◆ EXERCISE TASKS ◆
(A) In the MIMO article, what does the name "MIMO" stand for?
(B) Please mark each statement yes or no against the MIMO article and quote the words that decide it: (i) MIMO turns a photo of a character into an animated version of that character. (ii) The researchers say recent 2D methods handle pose generality and scene interaction well. (iii) The MIMO researchers are from Alibaba Group's Intelligent Computing Research Institute.

◆ READING TEXT ◆
::::

The AI industry was quiet and dull. It rarely made ripples that disrupt anything outside its own realm.
But this abruptly changed after OpenAI released ChatGPT. Since then, tech companies, large and small, race to develop the best AI to serve various purposes and solve different use cases.
While most products come from the West, the East is apparently not far behind.
Alibaba is one of the most prominent tech companies from China, and here, its researchers from Alibaba Group's Intelligent Computing Research Institute have revealed what they call 'MIMO.'
Short for 'Mimic anyone anywhere in complex Motions with Object interactions,' it uses AI to transform a photo of a character into an animated version of it, through video synthesis.
The idea is to use AI to imagine what a character looks like in motion, through just a 2D photo of that character.
The goal is to be able to create complex movements of that intended character.
On MIMO's GitHub page, the researchers wrote that:
"As a fundamental problem in the computer vision and graphics community, 3D works typically require multi-view captures for per-case training, which severely limits their applicability of modeling arbitrary characters in a short time. Recent 2D methods break this limitation via pre-trained diffusion models, but they struggle for pose generality and scene interaction."

::::

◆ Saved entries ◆
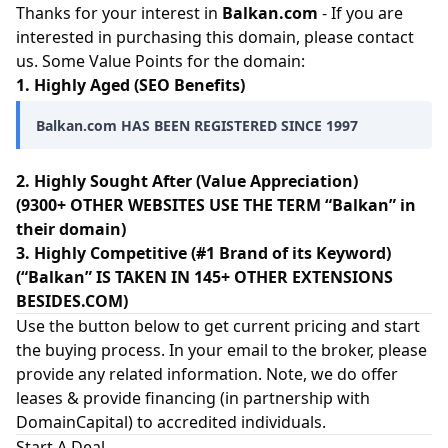
Thanks for your interest in
Balkan.com
- If you are
interested in purchasing this domain, please contact
us. Some Value Points for the domain:
1. Highly Aged (SEO Benefits)
Balkan.com HAS BEEN REGISTERED SINCE 1997
2. Highly Sought After (Value Appreciation)
(9300+ OTHER WEBSITES USE THE TERM “Balkan” in
their domain)
3. Highly Competitive (#1 Brand of its Keyword)
(“Balkan” IS TAKEN IN 145+ OTHER EXTENSIONS
BESIDES.COM)
Use the button below to get current pricing and start
the buying process. In your email to the broker, please
provide any related information. Note, we do offer
leases & provide financing (in partnership with
DomainCapital
) to accredited individuals.
Start A Deal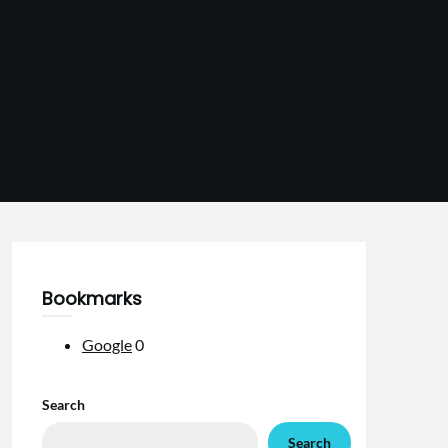
Bookmarks
Google
0
Search
Search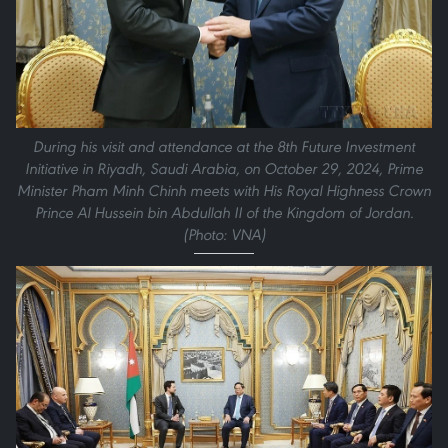
During his visit and attendance at the 8th Future Investment
Initiative in Riyadh, Saudi Arabia, on October 29, 2024, Prime
Minister Pham Minh Chinh meets with His Royal Highness Crown
Prince Al Hussein bin Abdullah II of the Kingdom of Jordan.
(Photo: VNA)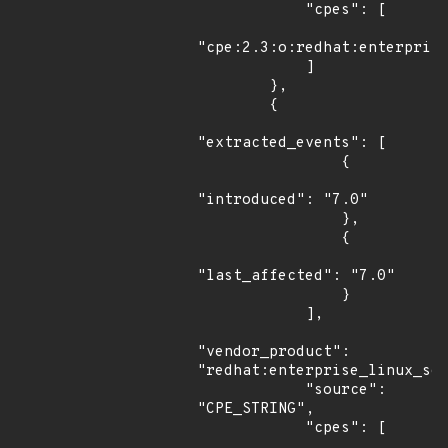
            "cpes": [

"cpe:2.3:o:redhat:enterprise
            ]

        },

        {

"extracted_events": [

                {

"introduced": "7.0"

                },

                {

"last_affected": "7.0"

                }

            ],

"vendor_product": 
"redhat:enterprise_linux_ser
            "source": 
"CPE_STRING",

            "cpes": [
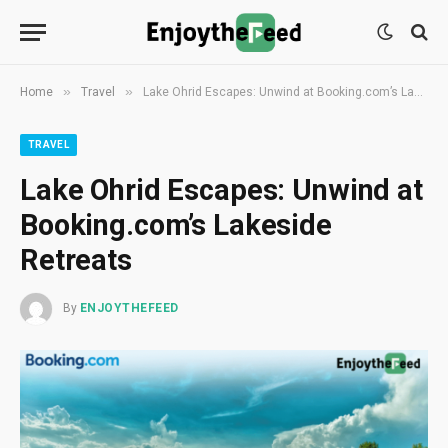
»
»
Home
Travel
Lake Ohrid Escapes: Unwind at Booking.com’s Lakeside Retreats
TRAVEL
Lake Ohrid Escapes: Unwind at
Booking.com’s Lakeside
Retreats
By
ENJOYTHEFEED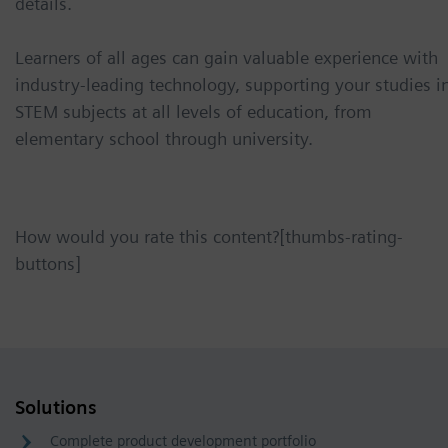
details.
Learners of all ages can gain valuable experience with
industry-leading technology, supporting your studies i
STEM subjects at all levels of education, from
elementary school through university.
How would you rate this content?[thumbs-rating-
buttons]
Solutions
Complete product development portfolio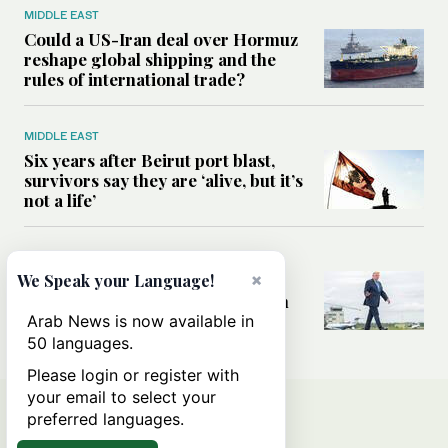
MIDDLE EAST
Could a US-Iran deal over Hormuz
reshape global shipping and the
rules of international trade?
MIDDLE EAST
Six years after Beirut port blast,
survivors say they are ‘alive, but it’s
not a life’
MIDDLE EAST
×
Can Trump’s ‘art of the deal’
We Speak your Language!
strategy reshape the conflict with
Iran?
Arab News is now available in
50 languages.
Please login or register with
your email to select your
preferred languages.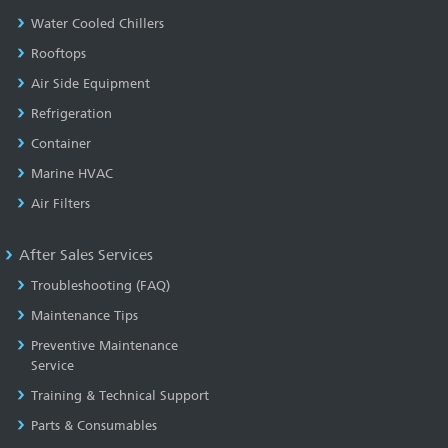
Water Cooled Chillers
Rooftops
Air Side Equipment
Refrigeration
Container
Marine HVAC
Air Filters
After Sales Services
Troubleshooting (FAQ)
Maintenance Tips
Preventive Maintenance
Service
Training & Technical Support
Parts & Consumables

::::

◆ COMPLETED EXERCISE ◆
(A) Mimic anyone anywhere in complex Motions with Object interactions.

(B)
(i) Yes: "it uses AI to transform a photo of a character into an animated version of it, through video synthesis."
(ii) No: "they struggle for pose generality and scene interaction."
(iii) Yes: "its researchers from Alibaba Group's Intelligent Computing Research Institute have revealed what they call 'MIMO.'"